History of Civil Right Movement and Facts

Nearly 100 years after the Emancipation declaration, African Americans in Southern states still occupied a basically unequal world of disenfranchisement, separation and different forms of domination, including race-inspired violence. “Jim Crow” laws at the local and state levels disqualified them from classrooms and bathrooms, from theaters and train cars, from judges and government. In 1954, the U.S. Supreme Court struck down the “separate but equal” policy that formed the basis for state-sanctioned inequity, drawing national and international attention to African Americans’ plight.

Because large segments of the population particularly African-Americans, women, and men lacking property have not forever been accorded full citizenship rights in the American Republic, civil rights movements, or "freedom struggles," has been a normal feature of the nation's history. In exacting, movements to achieve civil rights for black Americans have had special historical implication. Such movements have not only protected citizenship rights for blacks but have also redefined existing beginning of the nature of civil rights and the role of government in defensive these rights.

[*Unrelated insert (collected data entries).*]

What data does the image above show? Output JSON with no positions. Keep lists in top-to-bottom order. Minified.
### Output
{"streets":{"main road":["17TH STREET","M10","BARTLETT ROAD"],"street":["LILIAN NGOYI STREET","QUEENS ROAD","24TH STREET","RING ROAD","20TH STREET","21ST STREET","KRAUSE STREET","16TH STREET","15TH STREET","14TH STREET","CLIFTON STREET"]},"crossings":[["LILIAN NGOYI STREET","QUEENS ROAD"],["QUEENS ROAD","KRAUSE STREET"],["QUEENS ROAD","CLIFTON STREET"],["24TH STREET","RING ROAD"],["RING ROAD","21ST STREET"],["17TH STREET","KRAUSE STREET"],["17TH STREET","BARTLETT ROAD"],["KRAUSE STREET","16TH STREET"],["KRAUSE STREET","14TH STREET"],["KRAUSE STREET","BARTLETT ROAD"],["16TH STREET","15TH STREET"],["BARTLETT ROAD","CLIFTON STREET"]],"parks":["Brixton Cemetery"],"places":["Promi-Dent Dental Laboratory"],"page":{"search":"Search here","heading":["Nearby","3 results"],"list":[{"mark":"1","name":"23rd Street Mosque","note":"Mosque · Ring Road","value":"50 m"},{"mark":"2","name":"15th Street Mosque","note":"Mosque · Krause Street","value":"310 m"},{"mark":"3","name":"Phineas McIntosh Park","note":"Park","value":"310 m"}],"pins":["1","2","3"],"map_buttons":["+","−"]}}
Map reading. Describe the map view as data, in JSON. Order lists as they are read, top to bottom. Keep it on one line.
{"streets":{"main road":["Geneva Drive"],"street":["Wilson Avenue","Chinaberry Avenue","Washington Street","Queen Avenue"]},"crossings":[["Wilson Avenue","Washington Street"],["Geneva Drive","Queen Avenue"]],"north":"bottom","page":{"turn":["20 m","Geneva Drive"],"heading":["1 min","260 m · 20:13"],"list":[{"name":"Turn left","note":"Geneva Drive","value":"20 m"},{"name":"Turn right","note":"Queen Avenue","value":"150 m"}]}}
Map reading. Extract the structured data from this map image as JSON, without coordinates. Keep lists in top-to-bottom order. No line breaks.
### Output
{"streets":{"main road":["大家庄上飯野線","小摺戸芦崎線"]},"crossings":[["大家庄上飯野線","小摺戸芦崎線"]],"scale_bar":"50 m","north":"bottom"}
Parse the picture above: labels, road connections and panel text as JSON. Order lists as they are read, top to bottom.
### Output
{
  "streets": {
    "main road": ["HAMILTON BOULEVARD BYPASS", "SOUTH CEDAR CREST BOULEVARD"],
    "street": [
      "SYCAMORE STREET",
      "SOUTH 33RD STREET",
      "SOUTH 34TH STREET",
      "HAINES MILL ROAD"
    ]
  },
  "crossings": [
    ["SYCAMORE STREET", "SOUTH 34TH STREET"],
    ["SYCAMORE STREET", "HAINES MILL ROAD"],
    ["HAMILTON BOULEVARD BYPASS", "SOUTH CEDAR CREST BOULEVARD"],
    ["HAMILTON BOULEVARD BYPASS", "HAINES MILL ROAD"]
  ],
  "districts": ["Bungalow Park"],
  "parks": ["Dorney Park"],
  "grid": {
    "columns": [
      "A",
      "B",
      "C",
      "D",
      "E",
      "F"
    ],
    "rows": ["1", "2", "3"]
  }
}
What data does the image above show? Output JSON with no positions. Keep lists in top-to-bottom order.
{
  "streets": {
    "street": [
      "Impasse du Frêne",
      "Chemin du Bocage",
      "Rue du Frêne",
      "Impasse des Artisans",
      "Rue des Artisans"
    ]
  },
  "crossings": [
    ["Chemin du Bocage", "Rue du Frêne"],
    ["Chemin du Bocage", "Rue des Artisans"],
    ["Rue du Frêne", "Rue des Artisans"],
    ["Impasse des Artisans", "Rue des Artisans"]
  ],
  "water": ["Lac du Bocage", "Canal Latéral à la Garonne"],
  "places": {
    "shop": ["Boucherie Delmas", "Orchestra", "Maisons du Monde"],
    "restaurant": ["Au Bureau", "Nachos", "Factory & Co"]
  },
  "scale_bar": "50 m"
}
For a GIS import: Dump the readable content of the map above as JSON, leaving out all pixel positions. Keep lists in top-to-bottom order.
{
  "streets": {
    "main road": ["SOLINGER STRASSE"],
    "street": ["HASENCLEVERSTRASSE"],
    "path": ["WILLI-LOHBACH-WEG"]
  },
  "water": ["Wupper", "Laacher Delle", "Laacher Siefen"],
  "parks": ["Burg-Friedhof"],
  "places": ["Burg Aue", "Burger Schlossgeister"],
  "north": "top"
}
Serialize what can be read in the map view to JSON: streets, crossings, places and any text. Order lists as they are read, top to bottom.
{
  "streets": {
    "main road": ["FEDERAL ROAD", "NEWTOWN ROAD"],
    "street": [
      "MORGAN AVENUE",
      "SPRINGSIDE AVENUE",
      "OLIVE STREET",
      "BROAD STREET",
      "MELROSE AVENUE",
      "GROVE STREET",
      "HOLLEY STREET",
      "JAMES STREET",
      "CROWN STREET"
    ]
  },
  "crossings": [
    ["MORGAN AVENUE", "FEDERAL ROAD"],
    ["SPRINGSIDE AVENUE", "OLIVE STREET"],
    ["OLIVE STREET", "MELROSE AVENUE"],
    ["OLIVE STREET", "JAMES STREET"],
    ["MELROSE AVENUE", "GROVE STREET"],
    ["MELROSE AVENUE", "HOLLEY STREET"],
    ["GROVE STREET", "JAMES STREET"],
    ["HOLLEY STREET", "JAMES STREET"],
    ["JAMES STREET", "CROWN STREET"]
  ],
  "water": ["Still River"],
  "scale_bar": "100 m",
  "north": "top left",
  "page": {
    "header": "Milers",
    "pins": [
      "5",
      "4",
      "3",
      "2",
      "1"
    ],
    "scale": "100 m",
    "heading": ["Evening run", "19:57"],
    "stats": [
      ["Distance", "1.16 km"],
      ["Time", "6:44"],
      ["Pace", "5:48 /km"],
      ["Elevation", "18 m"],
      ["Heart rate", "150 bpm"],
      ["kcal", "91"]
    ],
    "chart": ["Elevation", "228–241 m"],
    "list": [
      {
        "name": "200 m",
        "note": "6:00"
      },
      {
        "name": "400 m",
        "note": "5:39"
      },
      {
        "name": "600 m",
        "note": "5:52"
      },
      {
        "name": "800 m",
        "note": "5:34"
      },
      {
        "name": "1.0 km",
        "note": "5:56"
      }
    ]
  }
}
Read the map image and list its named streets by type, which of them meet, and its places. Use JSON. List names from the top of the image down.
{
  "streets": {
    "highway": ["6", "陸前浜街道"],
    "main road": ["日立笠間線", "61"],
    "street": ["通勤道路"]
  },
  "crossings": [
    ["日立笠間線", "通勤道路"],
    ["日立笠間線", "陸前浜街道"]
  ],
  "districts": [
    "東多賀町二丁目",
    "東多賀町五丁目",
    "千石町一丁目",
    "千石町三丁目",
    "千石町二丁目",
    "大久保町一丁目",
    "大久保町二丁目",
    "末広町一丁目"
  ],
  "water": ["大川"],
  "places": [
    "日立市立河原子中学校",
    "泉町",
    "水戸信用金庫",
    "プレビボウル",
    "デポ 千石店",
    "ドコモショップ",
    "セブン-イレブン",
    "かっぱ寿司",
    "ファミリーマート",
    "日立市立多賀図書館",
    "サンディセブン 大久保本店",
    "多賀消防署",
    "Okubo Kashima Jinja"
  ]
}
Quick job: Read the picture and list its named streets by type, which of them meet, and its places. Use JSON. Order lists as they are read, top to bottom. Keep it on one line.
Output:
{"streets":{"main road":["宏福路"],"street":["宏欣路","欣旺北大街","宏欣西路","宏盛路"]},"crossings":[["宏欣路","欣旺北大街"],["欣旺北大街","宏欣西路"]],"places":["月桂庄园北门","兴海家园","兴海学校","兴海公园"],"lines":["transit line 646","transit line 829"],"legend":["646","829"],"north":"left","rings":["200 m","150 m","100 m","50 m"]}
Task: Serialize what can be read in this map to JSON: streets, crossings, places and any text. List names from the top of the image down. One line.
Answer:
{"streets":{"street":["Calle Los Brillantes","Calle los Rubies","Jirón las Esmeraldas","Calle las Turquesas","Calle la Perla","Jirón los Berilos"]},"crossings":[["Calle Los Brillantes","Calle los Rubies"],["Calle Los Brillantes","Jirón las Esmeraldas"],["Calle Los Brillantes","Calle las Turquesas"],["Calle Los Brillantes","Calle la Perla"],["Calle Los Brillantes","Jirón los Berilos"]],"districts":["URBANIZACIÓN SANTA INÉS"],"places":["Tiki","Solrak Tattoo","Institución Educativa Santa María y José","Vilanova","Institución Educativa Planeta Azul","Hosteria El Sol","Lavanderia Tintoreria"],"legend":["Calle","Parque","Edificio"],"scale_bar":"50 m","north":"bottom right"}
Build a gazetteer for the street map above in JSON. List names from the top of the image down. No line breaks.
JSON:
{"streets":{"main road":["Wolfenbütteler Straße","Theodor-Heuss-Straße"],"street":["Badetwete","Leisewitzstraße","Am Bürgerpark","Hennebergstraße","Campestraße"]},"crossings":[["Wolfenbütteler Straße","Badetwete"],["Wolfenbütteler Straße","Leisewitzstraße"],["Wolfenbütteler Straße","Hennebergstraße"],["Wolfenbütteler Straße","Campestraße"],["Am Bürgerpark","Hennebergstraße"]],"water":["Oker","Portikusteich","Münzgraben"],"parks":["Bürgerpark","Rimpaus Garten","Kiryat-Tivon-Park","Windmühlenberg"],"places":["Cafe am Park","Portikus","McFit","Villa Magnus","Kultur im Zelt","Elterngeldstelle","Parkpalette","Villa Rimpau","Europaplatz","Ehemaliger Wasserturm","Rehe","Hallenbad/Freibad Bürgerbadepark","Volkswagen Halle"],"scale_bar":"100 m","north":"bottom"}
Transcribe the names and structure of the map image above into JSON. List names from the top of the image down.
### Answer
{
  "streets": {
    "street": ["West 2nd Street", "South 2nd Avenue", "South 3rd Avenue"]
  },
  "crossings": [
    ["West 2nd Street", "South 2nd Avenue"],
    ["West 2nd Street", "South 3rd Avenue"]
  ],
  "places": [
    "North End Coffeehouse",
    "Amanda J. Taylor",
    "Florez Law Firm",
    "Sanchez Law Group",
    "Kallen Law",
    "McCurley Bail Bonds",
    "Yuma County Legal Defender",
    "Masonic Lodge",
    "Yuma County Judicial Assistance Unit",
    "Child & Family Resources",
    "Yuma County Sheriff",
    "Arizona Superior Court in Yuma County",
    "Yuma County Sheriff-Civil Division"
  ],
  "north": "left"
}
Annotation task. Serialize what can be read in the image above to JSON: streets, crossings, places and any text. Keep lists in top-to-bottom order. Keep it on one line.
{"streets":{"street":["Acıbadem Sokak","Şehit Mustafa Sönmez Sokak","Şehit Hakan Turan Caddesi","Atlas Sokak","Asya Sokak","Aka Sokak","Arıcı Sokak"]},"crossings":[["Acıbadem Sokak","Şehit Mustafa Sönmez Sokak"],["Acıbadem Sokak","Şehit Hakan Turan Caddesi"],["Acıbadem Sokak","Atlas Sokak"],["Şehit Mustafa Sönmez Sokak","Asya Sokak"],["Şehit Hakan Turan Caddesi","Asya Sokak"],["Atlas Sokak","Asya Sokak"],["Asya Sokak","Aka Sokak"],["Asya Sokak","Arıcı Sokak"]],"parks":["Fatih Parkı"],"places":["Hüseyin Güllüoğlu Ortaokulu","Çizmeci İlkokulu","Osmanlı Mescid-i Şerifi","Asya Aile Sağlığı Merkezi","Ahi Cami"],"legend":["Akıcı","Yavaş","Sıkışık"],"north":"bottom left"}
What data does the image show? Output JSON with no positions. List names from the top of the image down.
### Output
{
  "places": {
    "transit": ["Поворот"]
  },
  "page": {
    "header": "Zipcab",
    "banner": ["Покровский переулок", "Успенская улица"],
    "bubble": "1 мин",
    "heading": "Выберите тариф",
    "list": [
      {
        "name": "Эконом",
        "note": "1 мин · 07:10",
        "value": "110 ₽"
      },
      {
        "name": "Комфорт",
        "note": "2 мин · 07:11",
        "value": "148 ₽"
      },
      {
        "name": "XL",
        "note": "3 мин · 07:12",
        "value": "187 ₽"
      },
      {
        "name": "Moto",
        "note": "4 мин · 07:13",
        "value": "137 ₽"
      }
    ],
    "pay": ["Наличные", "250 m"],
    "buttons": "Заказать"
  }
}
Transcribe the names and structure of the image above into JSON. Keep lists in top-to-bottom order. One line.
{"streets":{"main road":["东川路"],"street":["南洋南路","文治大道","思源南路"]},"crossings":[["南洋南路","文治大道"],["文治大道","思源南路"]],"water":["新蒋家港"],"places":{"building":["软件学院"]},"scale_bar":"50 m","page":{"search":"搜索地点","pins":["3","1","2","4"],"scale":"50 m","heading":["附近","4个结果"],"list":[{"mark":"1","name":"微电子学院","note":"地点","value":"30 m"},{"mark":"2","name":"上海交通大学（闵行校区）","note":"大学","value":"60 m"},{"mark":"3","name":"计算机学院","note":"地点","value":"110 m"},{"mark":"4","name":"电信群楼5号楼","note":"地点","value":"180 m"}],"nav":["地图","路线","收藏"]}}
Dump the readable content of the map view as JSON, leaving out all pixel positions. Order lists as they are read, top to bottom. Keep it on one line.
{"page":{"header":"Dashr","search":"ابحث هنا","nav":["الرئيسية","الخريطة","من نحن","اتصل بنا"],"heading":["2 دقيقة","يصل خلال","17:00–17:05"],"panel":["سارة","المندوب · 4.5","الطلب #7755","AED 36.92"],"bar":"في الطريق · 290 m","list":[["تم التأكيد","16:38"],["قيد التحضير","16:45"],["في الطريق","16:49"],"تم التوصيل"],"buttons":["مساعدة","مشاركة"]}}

The initial phase of the black complaint action in the post-Brown period began on December 1, 1955. Rosa Parks of Montgomery, Alabama, decline to give up her seat to a white bus rider, thereby resist a southern custom that necessary blacks to give seats near the front of buses to whites. When she was jailed, a black society boycott of the city's buses began. The refuse lasted more than a year, representative the unity and resolve of black residents and inspiring blacks elsewhere.

Martin Luther King, Jr., who appears as the boycott movement's most effective leader, obsessed unique appeasing and oratorical skills. He understood the larger implication of the boycott and quickly realizes that the nonviolent plans used by the Indian nationalist Mahatma Gandhi could be used by southern blacks. "I had come to see early that the Christian policy of love operating through the Gandhian method of peacefulness was one of the most powerful weapons available to the Negro in his resist for freedom," he explained.

The SCLC protest tactic achieved its first major success in 1963 when the group launches a major campaign in Birmingham, Alabama. Highly exposed argument between nonviolent protesters, including schoolchildren, on the one hand, and police with clubs, fire hoses, and police dogs, on the other, gained northern consideration. The Birmingham conflict and other simultaneous civil rights efforts encouraged President John F. Kennedy to push for passage of new civil rights legislation.